[EXERCISE DIRECTIONS]: Line filter on the word "neck": copy each matching line from the entries.

[Named joint coordinates]
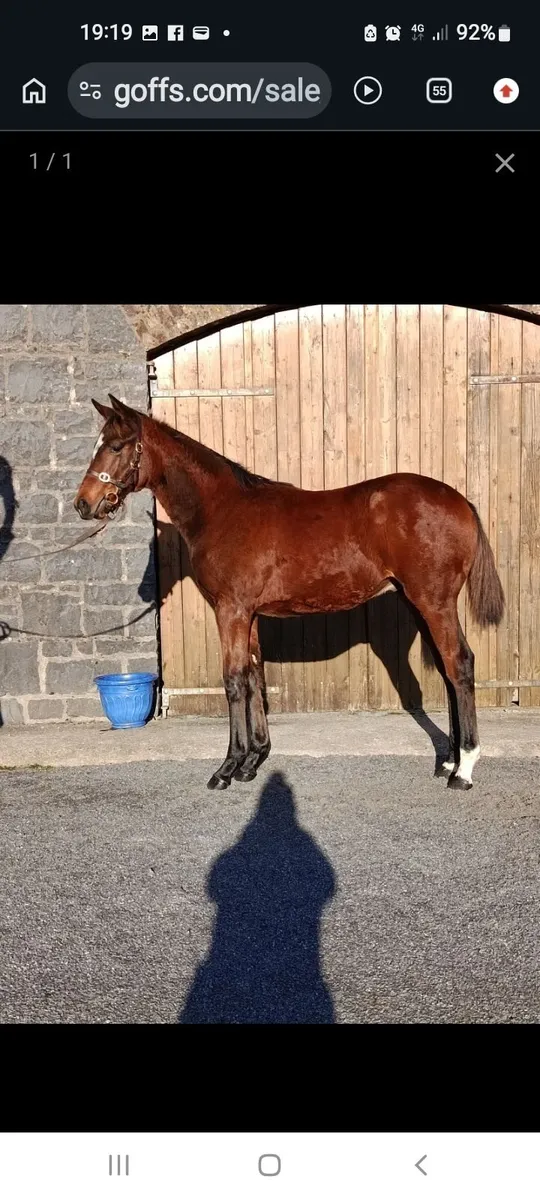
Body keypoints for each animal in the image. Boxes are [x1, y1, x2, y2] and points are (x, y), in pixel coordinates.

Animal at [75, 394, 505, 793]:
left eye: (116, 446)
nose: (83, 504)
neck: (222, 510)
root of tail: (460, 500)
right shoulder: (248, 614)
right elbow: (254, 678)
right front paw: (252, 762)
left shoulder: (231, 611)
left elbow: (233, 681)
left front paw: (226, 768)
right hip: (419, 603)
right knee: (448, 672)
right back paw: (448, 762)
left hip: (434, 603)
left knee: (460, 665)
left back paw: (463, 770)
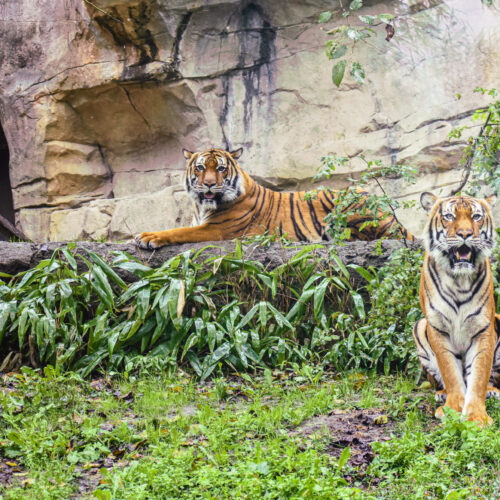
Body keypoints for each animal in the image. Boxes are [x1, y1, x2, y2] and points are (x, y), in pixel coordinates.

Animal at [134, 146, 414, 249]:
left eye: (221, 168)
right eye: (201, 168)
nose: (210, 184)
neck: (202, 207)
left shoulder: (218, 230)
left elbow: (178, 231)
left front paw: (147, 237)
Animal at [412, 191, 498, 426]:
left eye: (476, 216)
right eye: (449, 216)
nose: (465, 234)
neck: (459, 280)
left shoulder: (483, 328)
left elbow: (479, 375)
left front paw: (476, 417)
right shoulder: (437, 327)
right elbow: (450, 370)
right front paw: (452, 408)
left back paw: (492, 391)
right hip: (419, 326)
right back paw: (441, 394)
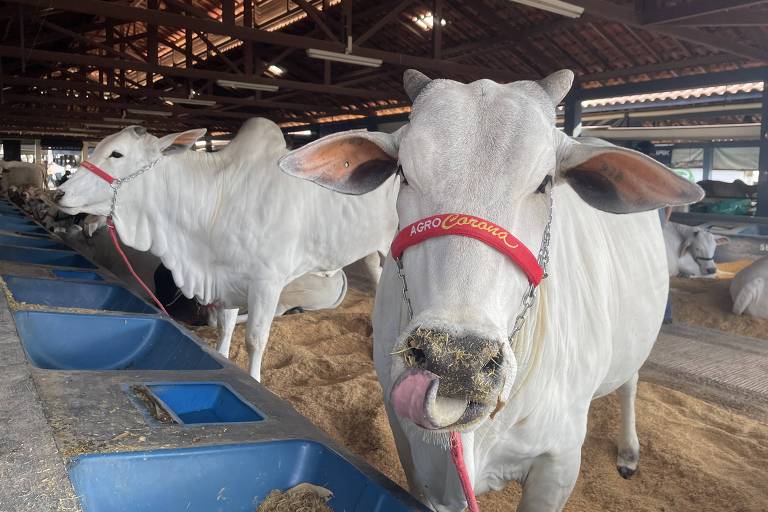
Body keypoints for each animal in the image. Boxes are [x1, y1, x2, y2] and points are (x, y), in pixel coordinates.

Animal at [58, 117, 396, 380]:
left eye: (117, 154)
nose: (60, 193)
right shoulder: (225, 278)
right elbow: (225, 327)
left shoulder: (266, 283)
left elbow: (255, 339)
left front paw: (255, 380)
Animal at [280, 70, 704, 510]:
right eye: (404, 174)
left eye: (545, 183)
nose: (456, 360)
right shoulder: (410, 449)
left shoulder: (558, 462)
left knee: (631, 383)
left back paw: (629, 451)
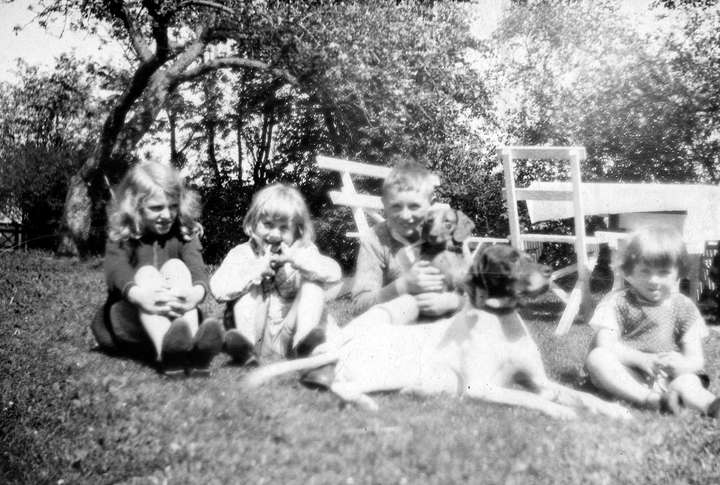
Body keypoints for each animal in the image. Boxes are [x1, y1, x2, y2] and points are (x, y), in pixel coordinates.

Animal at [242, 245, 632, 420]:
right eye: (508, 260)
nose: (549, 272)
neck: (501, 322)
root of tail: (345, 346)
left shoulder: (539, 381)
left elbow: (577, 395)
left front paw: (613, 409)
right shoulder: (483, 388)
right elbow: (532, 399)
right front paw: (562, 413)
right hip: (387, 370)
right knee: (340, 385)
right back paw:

--

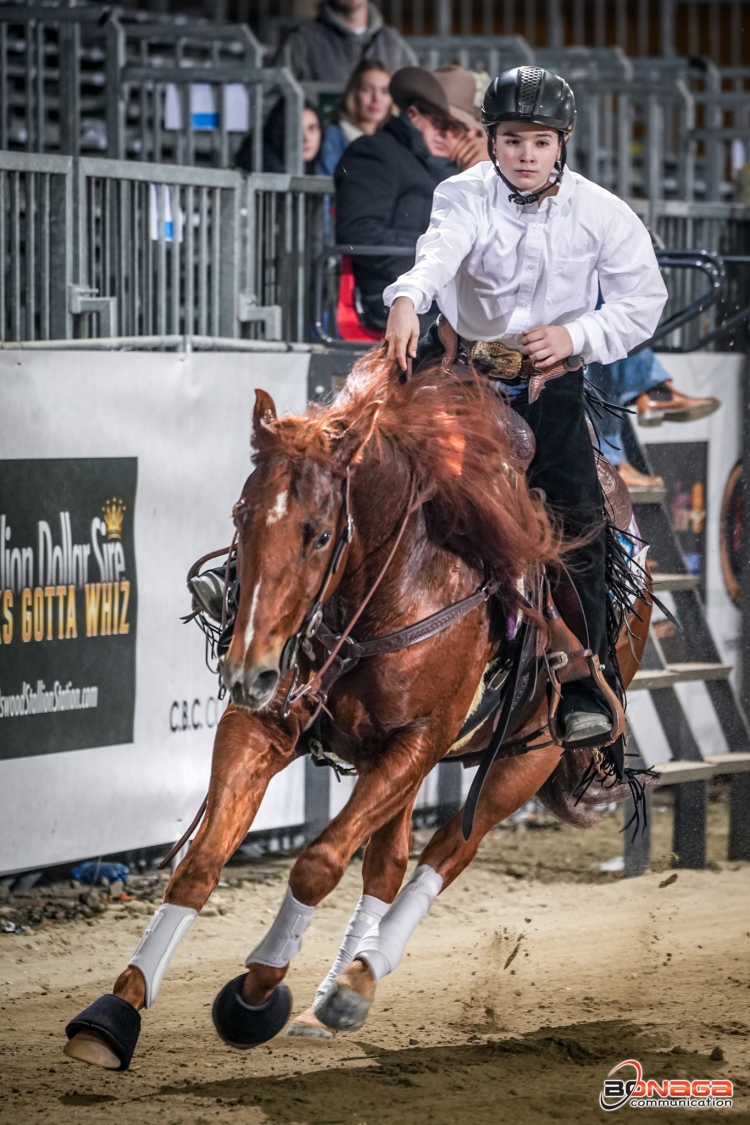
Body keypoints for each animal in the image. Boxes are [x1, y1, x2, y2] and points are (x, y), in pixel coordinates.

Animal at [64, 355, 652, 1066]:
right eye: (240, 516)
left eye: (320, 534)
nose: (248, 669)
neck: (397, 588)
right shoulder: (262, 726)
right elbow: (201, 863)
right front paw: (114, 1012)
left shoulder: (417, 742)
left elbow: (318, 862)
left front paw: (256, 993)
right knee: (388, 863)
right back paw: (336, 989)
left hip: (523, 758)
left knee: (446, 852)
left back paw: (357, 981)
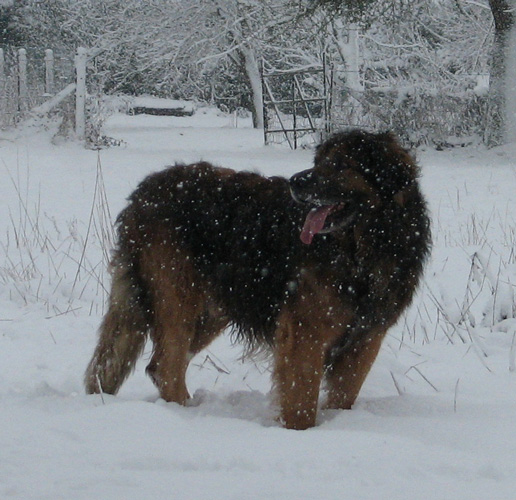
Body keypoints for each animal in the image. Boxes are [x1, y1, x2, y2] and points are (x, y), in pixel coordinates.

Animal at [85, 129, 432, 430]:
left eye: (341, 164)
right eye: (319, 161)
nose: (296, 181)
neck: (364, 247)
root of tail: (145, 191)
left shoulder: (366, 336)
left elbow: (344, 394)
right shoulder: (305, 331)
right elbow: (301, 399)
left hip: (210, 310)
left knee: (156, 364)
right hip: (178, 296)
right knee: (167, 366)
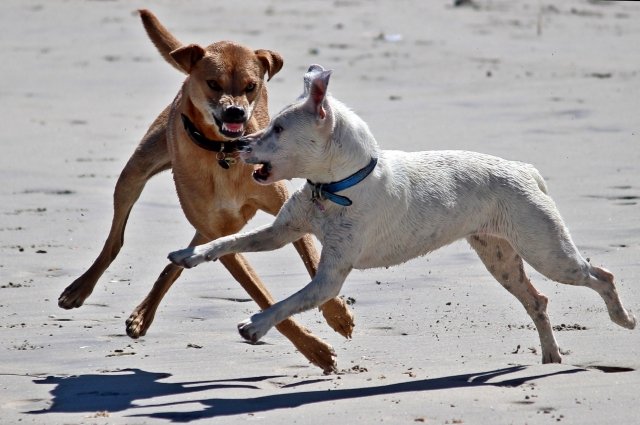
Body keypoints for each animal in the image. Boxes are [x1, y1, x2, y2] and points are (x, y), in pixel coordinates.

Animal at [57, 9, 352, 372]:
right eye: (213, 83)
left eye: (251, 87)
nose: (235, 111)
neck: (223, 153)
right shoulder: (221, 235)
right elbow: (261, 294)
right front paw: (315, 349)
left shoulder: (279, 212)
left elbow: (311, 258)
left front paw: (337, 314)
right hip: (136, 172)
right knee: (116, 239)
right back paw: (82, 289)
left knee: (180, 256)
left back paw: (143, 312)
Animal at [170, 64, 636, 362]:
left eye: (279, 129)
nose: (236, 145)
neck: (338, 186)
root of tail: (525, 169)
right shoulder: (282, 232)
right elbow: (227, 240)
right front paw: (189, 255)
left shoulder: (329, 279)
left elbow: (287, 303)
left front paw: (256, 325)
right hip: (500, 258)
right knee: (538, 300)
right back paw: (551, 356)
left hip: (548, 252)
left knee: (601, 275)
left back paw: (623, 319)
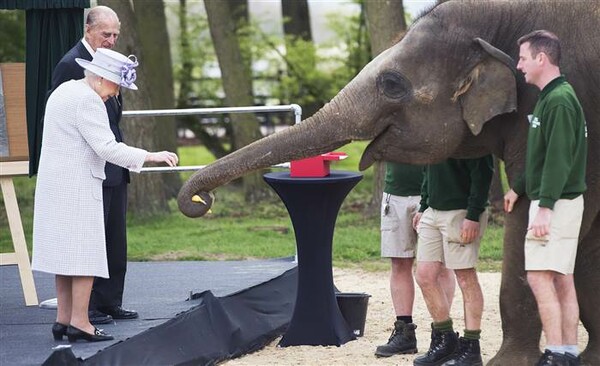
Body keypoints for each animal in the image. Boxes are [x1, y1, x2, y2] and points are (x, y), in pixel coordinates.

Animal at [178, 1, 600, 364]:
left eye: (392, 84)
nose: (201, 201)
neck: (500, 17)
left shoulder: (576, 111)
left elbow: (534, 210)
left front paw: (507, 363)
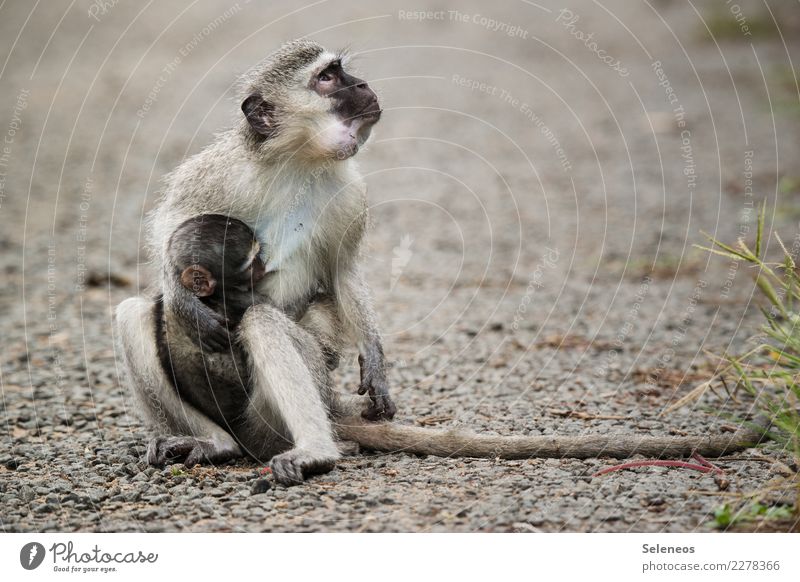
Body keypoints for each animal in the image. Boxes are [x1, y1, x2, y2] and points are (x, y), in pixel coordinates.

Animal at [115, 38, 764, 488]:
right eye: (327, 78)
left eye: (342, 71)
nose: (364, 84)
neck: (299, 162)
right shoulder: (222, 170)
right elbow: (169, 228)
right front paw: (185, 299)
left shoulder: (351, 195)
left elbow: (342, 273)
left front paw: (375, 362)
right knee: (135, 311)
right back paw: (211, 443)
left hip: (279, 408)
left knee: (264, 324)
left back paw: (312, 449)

[EXERCISE OUTPUT]:
neck: (222, 510)
neck: (202, 207)
neck: (459, 280)
neck: (501, 322)
neck: (397, 588)
neck: (364, 247)
neck: (223, 153)
neck: (338, 186)
neck: (500, 17)
neck: (299, 162)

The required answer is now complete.